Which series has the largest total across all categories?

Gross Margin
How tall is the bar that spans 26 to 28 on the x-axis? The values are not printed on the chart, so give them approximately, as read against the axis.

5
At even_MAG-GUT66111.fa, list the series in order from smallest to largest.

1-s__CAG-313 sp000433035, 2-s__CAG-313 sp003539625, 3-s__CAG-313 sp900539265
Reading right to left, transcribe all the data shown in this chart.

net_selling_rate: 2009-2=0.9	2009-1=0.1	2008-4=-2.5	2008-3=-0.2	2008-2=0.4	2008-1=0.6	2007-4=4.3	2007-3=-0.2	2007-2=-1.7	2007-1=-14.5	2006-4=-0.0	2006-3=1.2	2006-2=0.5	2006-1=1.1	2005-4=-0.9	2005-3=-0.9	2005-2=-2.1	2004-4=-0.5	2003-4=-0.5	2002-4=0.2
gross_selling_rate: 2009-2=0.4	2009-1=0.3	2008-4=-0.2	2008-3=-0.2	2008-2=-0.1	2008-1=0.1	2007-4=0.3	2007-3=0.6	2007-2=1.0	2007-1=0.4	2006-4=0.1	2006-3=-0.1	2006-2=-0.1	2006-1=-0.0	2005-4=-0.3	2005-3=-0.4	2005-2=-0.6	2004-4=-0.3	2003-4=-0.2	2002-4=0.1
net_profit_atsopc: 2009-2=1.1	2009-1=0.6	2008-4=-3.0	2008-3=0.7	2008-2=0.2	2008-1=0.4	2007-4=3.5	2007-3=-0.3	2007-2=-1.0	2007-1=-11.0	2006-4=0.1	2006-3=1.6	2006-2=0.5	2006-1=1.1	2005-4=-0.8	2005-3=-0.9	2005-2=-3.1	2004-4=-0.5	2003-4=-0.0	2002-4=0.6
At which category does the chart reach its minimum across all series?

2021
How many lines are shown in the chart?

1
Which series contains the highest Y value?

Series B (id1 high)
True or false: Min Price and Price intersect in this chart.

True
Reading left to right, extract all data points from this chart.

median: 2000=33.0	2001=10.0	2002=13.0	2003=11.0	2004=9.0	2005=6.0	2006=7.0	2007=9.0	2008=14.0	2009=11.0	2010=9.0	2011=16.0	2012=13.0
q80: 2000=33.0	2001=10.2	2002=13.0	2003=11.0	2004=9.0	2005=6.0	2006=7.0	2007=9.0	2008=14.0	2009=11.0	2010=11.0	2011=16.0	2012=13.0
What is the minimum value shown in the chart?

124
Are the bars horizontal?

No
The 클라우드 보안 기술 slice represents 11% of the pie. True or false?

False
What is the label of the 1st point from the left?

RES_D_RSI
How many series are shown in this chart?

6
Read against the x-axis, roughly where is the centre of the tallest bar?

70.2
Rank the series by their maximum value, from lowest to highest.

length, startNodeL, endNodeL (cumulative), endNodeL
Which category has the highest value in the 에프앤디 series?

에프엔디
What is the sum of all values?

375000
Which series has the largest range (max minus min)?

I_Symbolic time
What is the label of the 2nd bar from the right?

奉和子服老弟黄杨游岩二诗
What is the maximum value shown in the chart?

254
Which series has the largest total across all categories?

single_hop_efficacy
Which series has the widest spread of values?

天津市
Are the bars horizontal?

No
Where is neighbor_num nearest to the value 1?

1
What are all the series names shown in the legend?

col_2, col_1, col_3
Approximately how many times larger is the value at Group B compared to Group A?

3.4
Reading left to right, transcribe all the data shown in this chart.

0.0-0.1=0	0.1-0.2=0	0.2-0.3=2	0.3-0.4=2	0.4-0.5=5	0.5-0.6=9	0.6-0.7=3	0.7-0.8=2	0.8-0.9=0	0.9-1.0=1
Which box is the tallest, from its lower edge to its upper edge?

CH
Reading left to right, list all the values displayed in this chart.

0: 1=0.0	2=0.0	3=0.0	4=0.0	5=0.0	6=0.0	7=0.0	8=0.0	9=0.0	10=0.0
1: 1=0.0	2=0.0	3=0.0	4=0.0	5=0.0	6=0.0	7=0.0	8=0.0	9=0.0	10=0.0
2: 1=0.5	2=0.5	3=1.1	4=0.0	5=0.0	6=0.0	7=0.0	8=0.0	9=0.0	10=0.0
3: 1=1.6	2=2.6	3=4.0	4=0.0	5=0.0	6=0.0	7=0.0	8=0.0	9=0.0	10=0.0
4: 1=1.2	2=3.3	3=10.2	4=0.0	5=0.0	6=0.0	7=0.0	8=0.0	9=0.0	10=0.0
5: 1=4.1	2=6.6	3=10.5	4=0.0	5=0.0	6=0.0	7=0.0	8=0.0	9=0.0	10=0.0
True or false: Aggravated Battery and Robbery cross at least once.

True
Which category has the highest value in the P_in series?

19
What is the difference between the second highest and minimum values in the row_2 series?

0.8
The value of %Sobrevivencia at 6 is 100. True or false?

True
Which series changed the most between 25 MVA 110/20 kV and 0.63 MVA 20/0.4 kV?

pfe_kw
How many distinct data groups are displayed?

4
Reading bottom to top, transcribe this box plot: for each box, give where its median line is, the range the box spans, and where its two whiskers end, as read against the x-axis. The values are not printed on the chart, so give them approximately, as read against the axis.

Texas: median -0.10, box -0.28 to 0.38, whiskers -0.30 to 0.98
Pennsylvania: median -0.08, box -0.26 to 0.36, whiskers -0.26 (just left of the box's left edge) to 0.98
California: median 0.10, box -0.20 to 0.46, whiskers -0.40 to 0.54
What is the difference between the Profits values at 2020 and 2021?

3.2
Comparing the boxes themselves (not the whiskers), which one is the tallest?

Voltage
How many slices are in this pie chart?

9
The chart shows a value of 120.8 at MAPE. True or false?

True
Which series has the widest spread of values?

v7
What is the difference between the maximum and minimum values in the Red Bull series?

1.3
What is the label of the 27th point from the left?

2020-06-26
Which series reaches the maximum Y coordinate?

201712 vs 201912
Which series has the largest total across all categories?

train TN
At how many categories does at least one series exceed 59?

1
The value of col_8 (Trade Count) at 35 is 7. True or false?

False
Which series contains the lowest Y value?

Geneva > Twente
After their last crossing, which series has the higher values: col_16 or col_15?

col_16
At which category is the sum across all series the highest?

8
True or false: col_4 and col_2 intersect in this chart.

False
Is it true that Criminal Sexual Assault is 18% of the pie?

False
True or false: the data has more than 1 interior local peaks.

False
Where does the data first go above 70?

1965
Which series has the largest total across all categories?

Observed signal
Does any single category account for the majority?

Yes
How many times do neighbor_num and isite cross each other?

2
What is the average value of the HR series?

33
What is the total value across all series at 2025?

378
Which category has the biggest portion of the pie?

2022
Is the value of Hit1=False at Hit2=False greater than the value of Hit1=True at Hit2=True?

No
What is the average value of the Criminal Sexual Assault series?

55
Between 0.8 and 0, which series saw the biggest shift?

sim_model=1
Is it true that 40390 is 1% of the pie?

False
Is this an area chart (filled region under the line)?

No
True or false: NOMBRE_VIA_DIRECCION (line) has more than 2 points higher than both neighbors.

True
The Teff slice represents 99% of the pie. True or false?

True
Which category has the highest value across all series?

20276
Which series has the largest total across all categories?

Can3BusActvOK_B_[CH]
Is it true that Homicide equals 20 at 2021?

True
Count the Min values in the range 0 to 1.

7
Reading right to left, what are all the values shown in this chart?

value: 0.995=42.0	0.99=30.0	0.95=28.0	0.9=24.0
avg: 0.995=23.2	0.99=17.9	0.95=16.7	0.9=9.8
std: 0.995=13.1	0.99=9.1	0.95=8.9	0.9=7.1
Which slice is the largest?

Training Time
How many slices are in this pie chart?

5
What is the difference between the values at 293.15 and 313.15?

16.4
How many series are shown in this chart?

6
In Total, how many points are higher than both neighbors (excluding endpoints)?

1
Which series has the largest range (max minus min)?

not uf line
☆ ☆ ☆ ☆ ☆ ☆ ☆
Reproduce verbatim the lines starting at the line containing "Training Time" and ending at the final line of the records, with both ends included.

Training Time
How many slices are in this pie chart?

5
What is the difference between the values at 293.15 and 313.15?

16.4
How many series are shown in this chart?

6
In Total, how many points are higher than both neighbors (excluding endpoints)?

1
Which series has the largest range (max minus min)?

not uf line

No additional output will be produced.